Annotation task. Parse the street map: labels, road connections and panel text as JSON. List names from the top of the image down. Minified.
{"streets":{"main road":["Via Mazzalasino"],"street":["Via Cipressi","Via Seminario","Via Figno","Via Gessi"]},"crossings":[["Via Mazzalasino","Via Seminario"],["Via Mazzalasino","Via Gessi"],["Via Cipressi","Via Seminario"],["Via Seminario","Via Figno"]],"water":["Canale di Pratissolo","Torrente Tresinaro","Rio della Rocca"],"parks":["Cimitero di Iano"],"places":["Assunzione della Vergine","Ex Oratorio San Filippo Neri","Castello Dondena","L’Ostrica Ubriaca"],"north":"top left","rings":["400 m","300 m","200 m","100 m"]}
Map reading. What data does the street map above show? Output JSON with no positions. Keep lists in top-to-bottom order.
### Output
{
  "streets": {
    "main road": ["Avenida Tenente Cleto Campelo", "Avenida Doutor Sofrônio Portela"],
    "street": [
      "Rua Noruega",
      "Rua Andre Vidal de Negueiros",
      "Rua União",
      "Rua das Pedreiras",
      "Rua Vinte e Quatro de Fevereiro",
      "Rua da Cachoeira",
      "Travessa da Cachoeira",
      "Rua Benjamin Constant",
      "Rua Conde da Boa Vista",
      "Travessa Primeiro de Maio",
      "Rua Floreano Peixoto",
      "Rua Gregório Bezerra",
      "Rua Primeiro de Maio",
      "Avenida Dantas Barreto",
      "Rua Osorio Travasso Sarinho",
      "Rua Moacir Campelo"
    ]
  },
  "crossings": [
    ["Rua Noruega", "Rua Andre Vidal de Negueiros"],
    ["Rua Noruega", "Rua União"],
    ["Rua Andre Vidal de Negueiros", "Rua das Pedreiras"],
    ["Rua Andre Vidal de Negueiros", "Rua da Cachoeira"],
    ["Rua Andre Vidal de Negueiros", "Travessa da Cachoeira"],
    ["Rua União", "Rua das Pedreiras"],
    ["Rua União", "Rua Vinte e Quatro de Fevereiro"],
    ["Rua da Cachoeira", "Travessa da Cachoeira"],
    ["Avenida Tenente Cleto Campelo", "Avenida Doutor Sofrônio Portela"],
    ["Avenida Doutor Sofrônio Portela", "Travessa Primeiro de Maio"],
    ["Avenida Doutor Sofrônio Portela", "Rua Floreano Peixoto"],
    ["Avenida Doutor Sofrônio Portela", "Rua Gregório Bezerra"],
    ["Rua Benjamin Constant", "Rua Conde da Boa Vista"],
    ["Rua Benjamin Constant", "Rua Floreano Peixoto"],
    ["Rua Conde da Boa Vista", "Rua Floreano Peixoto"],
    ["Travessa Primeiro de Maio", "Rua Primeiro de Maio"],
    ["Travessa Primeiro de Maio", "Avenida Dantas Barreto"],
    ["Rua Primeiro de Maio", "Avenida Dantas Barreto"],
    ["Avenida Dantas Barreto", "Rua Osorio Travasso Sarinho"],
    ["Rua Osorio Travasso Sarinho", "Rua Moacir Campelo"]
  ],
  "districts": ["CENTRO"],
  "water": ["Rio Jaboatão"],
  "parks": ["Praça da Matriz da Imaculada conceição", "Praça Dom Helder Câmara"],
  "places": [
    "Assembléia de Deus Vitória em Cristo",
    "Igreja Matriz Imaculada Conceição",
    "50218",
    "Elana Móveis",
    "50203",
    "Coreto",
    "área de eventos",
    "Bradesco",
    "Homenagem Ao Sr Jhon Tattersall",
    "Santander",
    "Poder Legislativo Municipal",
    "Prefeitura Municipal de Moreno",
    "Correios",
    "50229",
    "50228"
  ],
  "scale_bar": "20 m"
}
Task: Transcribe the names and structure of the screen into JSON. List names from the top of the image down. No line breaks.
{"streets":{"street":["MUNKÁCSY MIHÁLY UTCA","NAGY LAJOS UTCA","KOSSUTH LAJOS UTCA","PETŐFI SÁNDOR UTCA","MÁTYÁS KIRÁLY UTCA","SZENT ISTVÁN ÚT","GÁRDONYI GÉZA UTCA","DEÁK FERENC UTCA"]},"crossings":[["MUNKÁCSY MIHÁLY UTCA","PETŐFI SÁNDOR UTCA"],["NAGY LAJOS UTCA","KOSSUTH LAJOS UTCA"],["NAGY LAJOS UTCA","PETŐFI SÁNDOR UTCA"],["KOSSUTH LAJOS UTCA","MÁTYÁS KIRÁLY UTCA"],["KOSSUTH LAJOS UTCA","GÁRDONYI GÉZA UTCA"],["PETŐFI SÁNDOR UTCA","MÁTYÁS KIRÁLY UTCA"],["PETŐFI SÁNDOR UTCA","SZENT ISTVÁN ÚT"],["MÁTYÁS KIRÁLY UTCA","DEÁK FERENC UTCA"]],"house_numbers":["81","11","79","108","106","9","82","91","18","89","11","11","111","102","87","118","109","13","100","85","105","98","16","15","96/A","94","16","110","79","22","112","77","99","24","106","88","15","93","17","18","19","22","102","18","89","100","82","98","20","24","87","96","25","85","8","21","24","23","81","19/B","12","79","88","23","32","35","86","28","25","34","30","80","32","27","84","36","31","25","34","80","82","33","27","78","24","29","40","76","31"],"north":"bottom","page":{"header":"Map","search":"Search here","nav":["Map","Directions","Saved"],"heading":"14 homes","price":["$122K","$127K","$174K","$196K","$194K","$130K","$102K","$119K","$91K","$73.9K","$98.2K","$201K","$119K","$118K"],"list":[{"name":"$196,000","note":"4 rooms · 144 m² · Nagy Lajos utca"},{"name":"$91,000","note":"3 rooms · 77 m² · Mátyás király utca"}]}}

# WORK ITEM:
Provide an exact copy of all the material.

# RESULT BELOW:
Annotation task. Parse the street map: labels, road connections and panel text as JSON. List names from the top of the image down. Minified.
{"streets":{"main road":["Via Mazzalasino"],"street":["Via Cipressi","Via Seminario","Via Figno","Via Gessi"]},"crossings":[["Via Mazzalasino","Via Seminario"],["Via Mazzalasino","Via Gessi"],["Via Cipressi","Via Seminario"],["Via Seminario","Via Figno"]],"water":["Canale di Pratissolo","Torrente Tresinaro","Rio della Rocca"],"parks":["Cimitero di Iano"],"places":["Assunzione della Vergine","Ex Oratorio San Filippo Neri","Castello Dondena","L’Ostrica Ubriaca"],"north":"top left","rings":["400 m","300 m","200 m","100 m"]}
Map reading. What data does the street map above show? Output JSON with no positions. Keep lists in top-to-bottom order.
### Output
{
  "streets": {
    "main road": ["Avenida Tenente Cleto Campelo", "Avenida Doutor Sofrônio Portela"],
    "street": [
      "Rua Noruega",
      "Rua Andre Vidal de Negueiros",
      "Rua União",
      "Rua das Pedreiras",
      "Rua Vinte e Quatro de Fevereiro",
      "Rua da Cachoeira",
      "Travessa da Cachoeira",
      "Rua Benjamin Constant",
      "Rua Conde da Boa Vista",
      "Travessa Primeiro de Maio",
      "Rua Floreano Peixoto",
      "Rua Gregório Bezerra",
      "Rua Primeiro de Maio",
      "Avenida Dantas Barreto",
      "Rua Osorio Travasso Sarinho",
      "Rua Moacir Campelo"
    ]
  },
  "crossings": [
    ["Rua Noruega", "Rua Andre Vidal de Negueiros"],
    ["Rua Noruega", "Rua União"],
    ["Rua Andre Vidal de Negueiros", "Rua das Pedreiras"],
    ["Rua Andre Vidal de Negueiros", "Rua da Cachoeira"],
    ["Rua Andre Vidal de Negueiros", "Travessa da Cachoeira"],
    ["Rua União", "Rua das Pedreiras"],
    ["Rua União", "Rua Vinte e Quatro de Fevereiro"],
    ["Rua da Cachoeira", "Travessa da Cachoeira"],
    ["Avenida Tenente Cleto Campelo", "Avenida Doutor Sofrônio Portela"],
    ["Avenida Doutor Sofrônio Portela", "Travessa Primeiro de Maio"],
    ["Avenida Doutor Sofrônio Portela", "Rua Floreano Peixoto"],
    ["Avenida Doutor Sofrônio Portela", "Rua Gregório Bezerra"],
    ["Rua Benjamin Constant", "Rua Conde da Boa Vista"],
    ["Rua Benjamin Constant", "Rua Floreano Peixoto"],
    ["Rua Conde da Boa Vista", "Rua Floreano Peixoto"],
    ["Travessa Primeiro de Maio", "Rua Primeiro de Maio"],
    ["Travessa Primeiro de Maio", "Avenida Dantas Barreto"],
    ["Rua Primeiro de Maio", "Avenida Dantas Barreto"],
    ["Avenida Dantas Barreto", "Rua Osorio Travasso Sarinho"],
    ["Rua Osorio Travasso Sarinho", "Rua Moacir Campelo"]
  ],
  "districts": ["CENTRO"],
  "water": ["Rio Jaboatão"],
  "parks": ["Praça da Matriz da Imaculada conceição", "Praça Dom Helder Câmara"],
  "places": [
    "Assembléia de Deus Vitória em Cristo",
    "Igreja Matriz Imaculada Conceição",
    "50218",
    "Elana Móveis",
    "50203",
    "Coreto",
    "área de eventos",
    "Bradesco",
    "Homenagem Ao Sr Jhon Tattersall",
    "Santander",
    "Poder Legislativo Municipal",
    "Prefeitura Municipal de Moreno",
    "Correios",
    "50229",
    "50228"
  ],
  "scale_bar": "20 m"
}
Task: Transcribe the names and structure of the screen into JSON. List names from the top of the image down. No line breaks.
{"streets":{"street":["MUNKÁCSY MIHÁLY UTCA","NAGY LAJOS UTCA","KOSSUTH LAJOS UTCA","PETŐFI SÁNDOR UTCA","MÁTYÁS KIRÁLY UTCA","SZENT ISTVÁN ÚT","GÁRDONYI GÉZA UTCA","DEÁK FERENC UTCA"]},"crossings":[["MUNKÁCSY MIHÁLY UTCA","PETŐFI SÁNDOR UTCA"],["NAGY LAJOS UTCA","KOSSUTH LAJOS UTCA"],["NAGY LAJOS UTCA","PETŐFI SÁNDOR UTCA"],["KOSSUTH LAJOS UTCA","MÁTYÁS KIRÁLY UTCA"],["KOSSUTH LAJOS UTCA","GÁRDONYI GÉZA UTCA"],["PETŐFI SÁNDOR UTCA","MÁTYÁS KIRÁLY UTCA"],["PETŐFI SÁNDOR UTCA","SZENT ISTVÁN ÚT"],["MÁTYÁS KIRÁLY UTCA","DEÁK FERENC UTCA"]],"house_numbers":["81","11","79","108","106","9","82","91","18","89","11","11","111","102","87","118","109","13","100","85","105","98","16","15","96/A","94","16","110","79","22","112","77","99","24","106","88","15","93","17","18","19","22","102","18","89","100","82","98","20","24","87","96","25","85","8","21","24","23","81","19/B","12","79","88","23","32","35","86","28","25","34","30","80","32","27","84","36","31","25","34","80","82","33","27","78","24","29","40","76","31"],"north":"bottom","page":{"header":"Map","search":"Search here","nav":["Map","Directions","Saved"],"heading":"14 homes","price":["$122K","$127K","$174K","$196K","$194K","$130K","$102K","$119K","$91K","$73.9K","$98.2K","$201K","$119K","$118K"],"list":[{"name":"$196,000","note":"4 rooms · 144 m² · Nagy Lajos utca"},{"name":"$91,000","note":"3 rooms · 77 m² · Mátyás király utca"}]}}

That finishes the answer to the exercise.